>>>>>
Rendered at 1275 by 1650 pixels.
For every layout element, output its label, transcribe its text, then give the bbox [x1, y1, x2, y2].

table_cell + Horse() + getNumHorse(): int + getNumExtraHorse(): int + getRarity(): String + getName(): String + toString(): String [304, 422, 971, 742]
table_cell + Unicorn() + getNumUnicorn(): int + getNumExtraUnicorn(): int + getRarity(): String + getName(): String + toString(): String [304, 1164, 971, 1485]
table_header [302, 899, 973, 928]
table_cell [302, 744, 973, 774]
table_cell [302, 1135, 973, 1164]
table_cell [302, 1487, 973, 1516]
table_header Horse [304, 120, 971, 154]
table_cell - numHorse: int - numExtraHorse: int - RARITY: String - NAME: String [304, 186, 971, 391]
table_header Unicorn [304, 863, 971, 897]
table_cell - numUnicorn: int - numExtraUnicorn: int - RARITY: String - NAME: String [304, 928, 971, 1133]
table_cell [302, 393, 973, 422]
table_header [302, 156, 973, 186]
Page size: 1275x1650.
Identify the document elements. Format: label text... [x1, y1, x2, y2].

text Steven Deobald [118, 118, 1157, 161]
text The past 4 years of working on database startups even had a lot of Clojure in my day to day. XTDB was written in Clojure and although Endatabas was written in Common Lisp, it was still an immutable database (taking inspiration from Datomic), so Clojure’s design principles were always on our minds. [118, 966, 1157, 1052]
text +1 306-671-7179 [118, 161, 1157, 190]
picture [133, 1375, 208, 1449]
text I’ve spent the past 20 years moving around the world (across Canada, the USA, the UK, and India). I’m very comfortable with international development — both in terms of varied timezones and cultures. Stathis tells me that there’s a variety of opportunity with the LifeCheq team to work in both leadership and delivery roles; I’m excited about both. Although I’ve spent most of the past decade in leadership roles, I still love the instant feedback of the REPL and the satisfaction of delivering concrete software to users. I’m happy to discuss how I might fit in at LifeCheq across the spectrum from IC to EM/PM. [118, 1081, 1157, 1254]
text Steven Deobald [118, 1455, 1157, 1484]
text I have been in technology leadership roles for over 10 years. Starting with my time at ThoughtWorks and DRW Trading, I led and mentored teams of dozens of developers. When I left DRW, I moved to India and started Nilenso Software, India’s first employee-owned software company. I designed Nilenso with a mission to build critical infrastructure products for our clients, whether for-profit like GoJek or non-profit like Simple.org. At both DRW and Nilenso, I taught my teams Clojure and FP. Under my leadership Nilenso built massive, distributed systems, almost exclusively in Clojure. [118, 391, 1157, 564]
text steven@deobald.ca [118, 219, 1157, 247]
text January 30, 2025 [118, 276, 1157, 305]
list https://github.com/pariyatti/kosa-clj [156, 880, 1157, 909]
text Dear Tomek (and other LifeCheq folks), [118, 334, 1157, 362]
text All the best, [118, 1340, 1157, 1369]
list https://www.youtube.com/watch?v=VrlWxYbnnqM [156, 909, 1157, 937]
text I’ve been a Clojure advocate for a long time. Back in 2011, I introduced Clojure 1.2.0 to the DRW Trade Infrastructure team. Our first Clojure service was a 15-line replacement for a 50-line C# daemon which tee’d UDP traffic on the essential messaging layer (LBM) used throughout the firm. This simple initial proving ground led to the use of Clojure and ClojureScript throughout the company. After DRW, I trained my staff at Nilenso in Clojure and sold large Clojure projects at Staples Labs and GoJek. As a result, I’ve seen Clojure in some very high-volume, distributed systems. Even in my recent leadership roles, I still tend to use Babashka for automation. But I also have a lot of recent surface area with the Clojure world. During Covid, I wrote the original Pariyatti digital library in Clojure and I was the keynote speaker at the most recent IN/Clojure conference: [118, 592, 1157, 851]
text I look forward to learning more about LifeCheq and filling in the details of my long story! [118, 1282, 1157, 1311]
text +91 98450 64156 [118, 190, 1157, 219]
<<<<<
> _AIM OF THE TASK_:
Write out all of the lines above word for word, with every character kept the same.

> _EXERCISE RESULT_:
Rendered at 1275 by 1650 pixels.
For every layout element, output its label, transcribe its text, then give the bbox [x1, y1, x2, y2].

table_cell + Horse() + getNumHorse(): int + getNumExtraHorse(): int + getRarity(): String + getName(): String + toString(): String [304, 422, 971, 742]
table_cell + Unicorn() + getNumUnicorn(): int + getNumExtraUnicorn(): int + getRarity(): String + getName(): String + toString(): String [304, 1164, 971, 1485]
table_header [302, 899, 973, 928]
table_cell [302, 744, 973, 774]
table_cell [302, 1135, 973, 1164]
table_cell [302, 1487, 973, 1516]
table_header Horse [304, 120, 971, 154]
table_cell - numHorse: int - numExtraHorse: int - RARITY: String - NAME: String [304, 186, 971, 391]
table_header Unicorn [304, 863, 971, 897]
table_cell - numUnicorn: int - numExtraUnicorn: int - RARITY: String - NAME: String [304, 928, 971, 1133]
table_cell [302, 393, 973, 422]
table_header [302, 156, 973, 186]
Page size: 1275x1650.
Identify the document elements. Format: label text... [x1, y1, x2, y2].

text Steven Deobald [118, 118, 1157, 161]
text The past 4 years of working on database startups even had a lot of Clojure in my day to day. XTDB was written in Clojure and although Endatabas was written in Common Lisp, it was still an immutable database (taking inspiration from Datomic), so Clojure’s design principles were always on our minds. [118, 966, 1157, 1052]
text +1 306-671-7179 [118, 161, 1157, 190]
picture [133, 1375, 208, 1449]
text I’ve spent the past 20 years moving around the world (across Canada, the USA, the UK, and India). I’m very comfortable with international development — both in terms of varied timezones and cultures. Stathis tells me that there’s a variety of opportunity with the LifeCheq team to work in both leadership and delivery roles; I’m excited about both. Although I’ve spent most of the past decade in leadership roles, I still love the instant feedback of the REPL and the satisfaction of delivering concrete software to users. I’m happy to discuss how I might fit in at LifeCheq across the spectrum from IC to EM/PM. [118, 1081, 1157, 1254]
text Steven Deobald [118, 1455, 1157, 1484]
text I have been in technology leadership roles for over 10 years. Starting with my time at ThoughtWorks and DRW Trading, I led and mentored teams of dozens of developers. When I left DRW, I moved to India and started Nilenso Software, India’s first employee-owned software company. I designed Nilenso with a mission to build critical infrastructure products for our clients, whether for-profit like GoJek or non-profit like Simple.org. At both DRW and Nilenso, I taught my teams Clojure and FP. Under my leadership Nilenso built massive, distributed systems, almost exclusively in Clojure. [118, 391, 1157, 564]
text steven@deobald.ca [118, 219, 1157, 247]
text January 30, 2025 [118, 276, 1157, 305]
list https://github.com/pariyatti/kosa-clj [156, 880, 1157, 909]
text Dear Tomek (and other LifeCheq folks), [118, 334, 1157, 362]
text All the best, [118, 1340, 1157, 1369]
list https://www.youtube.com/watch?v=VrlWxYbnnqM [156, 909, 1157, 937]
text I’ve been a Clojure advocate for a long time. Back in 2011, I introduced Clojure 1.2.0 to the DRW Trade Infrastructure team. Our first Clojure service was a 15-line replacement for a 50-line C# daemon which tee’d UDP traffic on the essential messaging layer (LBM) used throughout the firm. This simple initial proving ground led to the use of Clojure and ClojureScript throughout the company. After DRW, I trained my staff at Nilenso in Clojure and sold large Clojure projects at Staples Labs and GoJek. As a result, I’ve seen Clojure in some very high-volume, distributed systems. Even in my recent leadership roles, I still tend to use Babashka for automation. But I also have a lot of recent surface area with the Clojure world. During Covid, I wrote the original Pariyatti digital library in Clojure and I was the keynote speaker at the most recent IN/Clojure conference: [118, 592, 1157, 851]
text I look forward to learning more about LifeCheq and filling in the details of my long story! [118, 1282, 1157, 1311]
text +91 98450 64156 [118, 190, 1157, 219]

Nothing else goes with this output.